Eakin, in court papers filed last week, described the messages as "male banter" and said they did not cast the court, or his position on it, in a bad light because they were exchanged with friends and were never intended to be made public.
Eakin's lawyer, William Costopoulos, told the court Monday that suspending Eakin would be a knee-jerk reaction to pressure generated by the media.
"What we cannot do," he said, "is burn him at the stake.
Lawyer Samuel C. Stretton, an expert in legal ethics who testified on Eakin's behalf, said the justice did not violate judicial canons in sending the emails.
"He's fully accepted responsibility and apologized," Stretton said. "I don't think a suspension is warranted."
As for the offensive emails, he said, "There isn't a judge alive - or a man alive - who hasn't looked at pornography or laughed at an off-color joke."
The conduct board launched a review of Eakin's emails in the fall, after Attorney General Kathleen G. Kane revealed that the justice had sent and received what she called "racial, misogynistic pornography."
Eakin exchanged the messages with a small group of friends, including a prosecutor in Kane's office who used his government email address.
Some of the justice's emails that Kane has made public contain pictures and videos depicting topless women. Others are crude jokes that mock women, African Americans, Mexicans, feminists, gays and lesbians, and other groups.

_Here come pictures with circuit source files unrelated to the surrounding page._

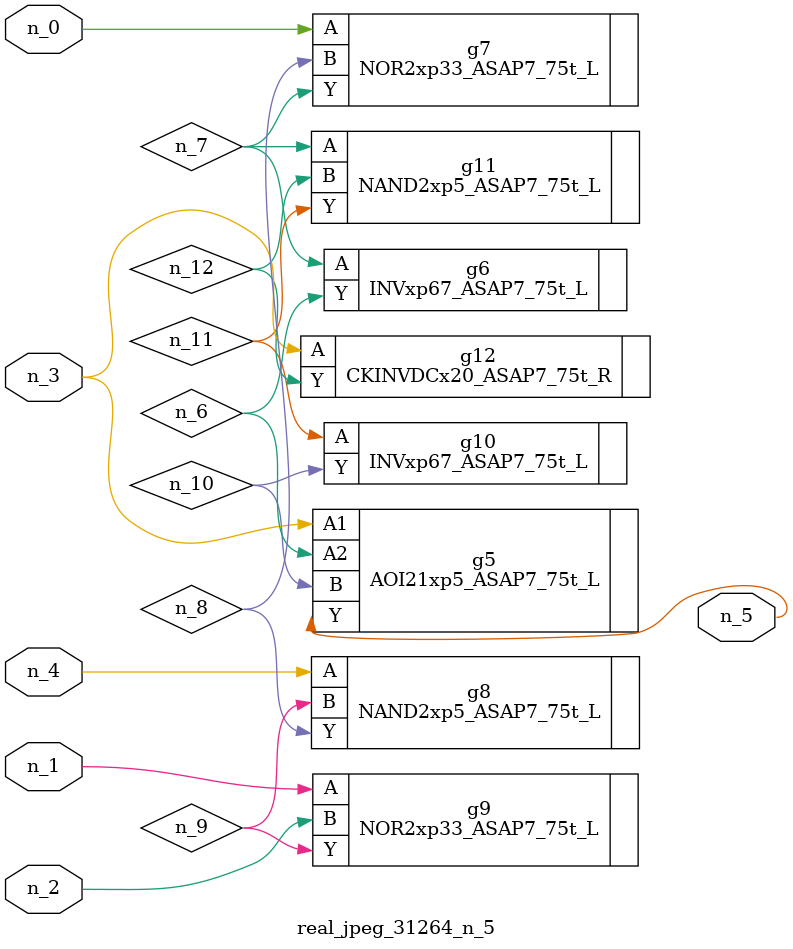
<source format=v>
module real_jpeg_31264_n_5 (n_4, n_0, n_1, n_2, n_3, n_5);

input n_4;
input n_0;
input n_1;
input n_2;
input n_3;

output n_5;

wire n_12;
wire n_8;
wire n_11;
wire n_6;
wire n_7;
wire n_10;
wire n_9;

NOR2xp33_ASAP7_75t_L g7 ( 
.A(n_0),
.B(n_8),
.Y(n_7)
);

NOR2xp33_ASAP7_75t_L g9 ( 
.A(n_1),
.B(n_2),
.Y(n_9)
);

AOI21xp5_ASAP7_75t_L g5 ( 
.A1(n_3),
.A2(n_6),
.B(n_10),
.Y(n_5)
);

CKINVDCx20_ASAP7_75t_R g12 ( 
.A(n_3),
.Y(n_12)
);

NAND2xp5_ASAP7_75t_L g8 ( 
.A(n_4),
.B(n_9),
.Y(n_8)
);

INVxp67_ASAP7_75t_L g6 ( 
.A(n_7),
.Y(n_6)
);

NAND2xp5_ASAP7_75t_L g11 ( 
.A(n_7),
.B(n_12),
.Y(n_11)
);

INVxp67_ASAP7_75t_L g10 ( 
.A(n_11),
.Y(n_10)
);


endmodule
</source>
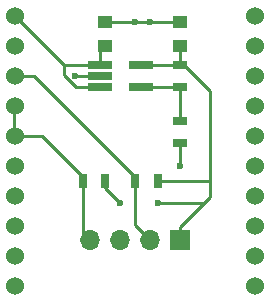
<source format=gbr>
G04 #@! TF.FileFunction,Copper,L1,Top,Signal*
%FSLAX46Y46*%
G04 Gerber Fmt 4.6, Leading zero omitted, Abs format (unit mm)*
G04 Created by KiCad (PCBNEW 4.0.6) date Thu Jan  4 19:06:44 2018*
%MOMM*%
%LPD*%
G01*
G04 APERTURE LIST*
%ADD10C,0.100000*%
%ADD11C,1.524000*%
%ADD12R,1.250000X1.000000*%
%ADD13R,1.700000X1.700000*%
%ADD14O,1.700000X1.700000*%
%ADD15R,0.700000X1.300000*%
%ADD16R,1.300000X0.700000*%
%ADD17R,2.000000X0.650000*%
%ADD18C,0.600000*%
%ADD19C,0.250000*%
G04 APERTURE END LIST*
D10*
D11*
X138430000Y-80010000D03*
X138430000Y-82550000D03*
X138430000Y-85090000D03*
X138430000Y-87630000D03*
X138430000Y-90170000D03*
X138430000Y-92710000D03*
X138430000Y-95250000D03*
X138430000Y-97790000D03*
X138430000Y-100330000D03*
X138430000Y-102870000D03*
X158750000Y-80010000D03*
X158750000Y-82550000D03*
X158750000Y-85090000D03*
X158750000Y-87630000D03*
X158750000Y-90170000D03*
X158750000Y-92710000D03*
X158750000Y-95250000D03*
X158750000Y-97790000D03*
X158750000Y-100330000D03*
X158750000Y-102870000D03*
D12*
X146050000Y-82550000D03*
X146050000Y-80550000D03*
X152400000Y-82550000D03*
X152400000Y-80550000D03*
D13*
X152400000Y-99000000D03*
D14*
X149860000Y-99000000D03*
X147320000Y-99000000D03*
X144780000Y-99000000D03*
D15*
X150490000Y-93980000D03*
X148590000Y-93980000D03*
X146045000Y-93980000D03*
X144145000Y-93980000D03*
D16*
X152400000Y-84140000D03*
X152400000Y-86040000D03*
X152400000Y-88900000D03*
X152400000Y-90800000D03*
D17*
X145610000Y-84140000D03*
X145610000Y-85090000D03*
X145610000Y-86040000D03*
X149030000Y-86040000D03*
X149030000Y-84140000D03*
D18*
X143510000Y-85090000D03*
X149860000Y-80550000D03*
X148590000Y-80550000D03*
X152400000Y-92710000D03*
X150495000Y-95885000D03*
X147320000Y-95885000D03*
D19*
X145610000Y-86040000D02*
X143534998Y-86040000D01*
X143534998Y-86040000D02*
X142560000Y-85065002D01*
X142560000Y-85065002D02*
X142560000Y-84140000D01*
X138430000Y-80010000D02*
X142560000Y-84140000D01*
X142560000Y-84140000D02*
X145610000Y-84140000D01*
X145610000Y-84140000D02*
X145610000Y-82990000D01*
X145610000Y-82990000D02*
X146050000Y-82550000D01*
X145925000Y-82550000D02*
X146050000Y-82550000D01*
X145610000Y-85090000D02*
X143510000Y-85090000D01*
X149860000Y-80550000D02*
X148590000Y-80550000D01*
X151525000Y-80550000D02*
X149860000Y-80550000D01*
X148590000Y-80550000D02*
X146050000Y-80550000D01*
X152400000Y-80550000D02*
X151525000Y-80550000D01*
X152400000Y-90800000D02*
X152400000Y-92710000D01*
X152400000Y-97900000D02*
X154415000Y-95885000D01*
X154415000Y-95885000D02*
X154940000Y-95360000D01*
X150495000Y-95885000D02*
X154415000Y-95885000D01*
X146045000Y-93980000D02*
X146045000Y-94610000D01*
X146045000Y-94610000D02*
X147320000Y-95885000D01*
X154940000Y-95360000D02*
X154940000Y-93980000D01*
X154940000Y-93980000D02*
X154940000Y-86380000D01*
X150490000Y-93980000D02*
X154940000Y-93980000D01*
X146045000Y-93455998D02*
X146045000Y-93980000D01*
X146050000Y-93450998D02*
X146045000Y-93455998D01*
X154940000Y-86380000D02*
X152700000Y-84140000D01*
X152700000Y-84140000D02*
X152400000Y-84140000D01*
X152400000Y-99000000D02*
X152400000Y-97900000D01*
X152400000Y-82550000D02*
X152400000Y-84140000D01*
X149030000Y-84140000D02*
X152400000Y-84140000D01*
X149030000Y-84140000D02*
X148355000Y-84140000D01*
X148590000Y-93980000D02*
X148590000Y-97730000D01*
X148590000Y-97730000D02*
X149860000Y-99000000D01*
X138430000Y-85090000D02*
X140000000Y-85090000D01*
X140000000Y-85090000D02*
X148590000Y-93680000D01*
X148590000Y-93680000D02*
X148590000Y-93980000D01*
X144145000Y-93980000D02*
X144145000Y-98365000D01*
X144145000Y-98365000D02*
X144780000Y-99000000D01*
X138430000Y-90170000D02*
X140635000Y-90170000D01*
X140635000Y-90170000D02*
X144145000Y-93680000D01*
X144145000Y-93680000D02*
X144145000Y-93980000D01*
X138341100Y-87223600D02*
X138341100Y-89763600D01*
X152400000Y-86040000D02*
X152400000Y-88900000D01*
X149030000Y-86040000D02*
X152400000Y-86040000D01*
M02*

</source>
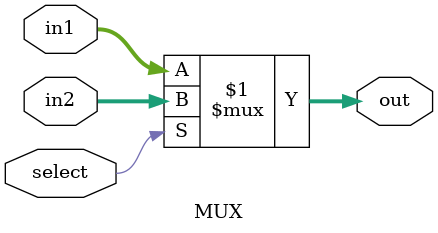
<source format=v>
/******************************************************************* *
* Module: MUX.v
* Project: Single Cycle RISCV Processor
* Author: Merna Abdelbadie and Mohammad El Mahdy
mernaabdelbadie@aucgypt.edu, muhammadahmedelmahdy@aucegypt.edu
*Description: This is a multiplexer module*
* Change history: 02/17/23 - Wrote the module
* **********************************************************************/

module MUX #(parameter N = 32)(
    input [N-1:0] in1,
    input [N-1:0] in2,
    input select,
    output [N-1:0] out
    );
    assign out = select ? in2 : in1 ;
endmodule

</source>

The Inquirer has reported that Eakin also exchanged a series of emails that contained racy comments about two of the justice's female staffers.
At Monday's hearing, two of Eakin's staffers testified that they were not offended by emails in which he joked with a friend about sleeping with them during a planned golf outing in Myrtle Beach, S.C.
"He's always been respectful and professional," said Lynn Zembower, Eakin's office manager. Of the emails, she said, "They did not bother me."
Eakin's secretary, Janey Thrush, testified that she was not offended by the email messages. She said one of the participants in the email exchange, Jeffery Baxter, a prosecutor at the Attorney General's Office and a friend of Eakin's, had sent her flowers after news broke of the mails, in which the two joked about inviting the two women on the golf trip and sleeping with them. She said she called to tell him the flowers were "not necessary in any way."
Of Eakin, Thrush said she had "nothing but utter respect and admiration for him."
As The Inquirer has reported, while the Judicial Conduct Board was completing its investigation of Eakin, he attempted to appoint a new member to the Court of Judicial Discipline. Eakin voted in favor of the appointee - a fellow Republican from Cumberland County - even though she would have had a say over whether he should be disciplined.
After the newspaper story was published, Chief Justice Thomas Saylor withdrew the appointment, and Gov. Wolf called on Eakin to resign.
In releasing a sampling of Eakin's emails this fall, Kane had sharp criticism for the Judicial Conduct Board, which reviewed the justice's messages last year and cleared him of wrongdoing.
She also took aim at the state Supreme Court, which conducted a similar inquiry and said it found Eakin's emails unremarkable.
Kane said both bodies had given Eakin a pass.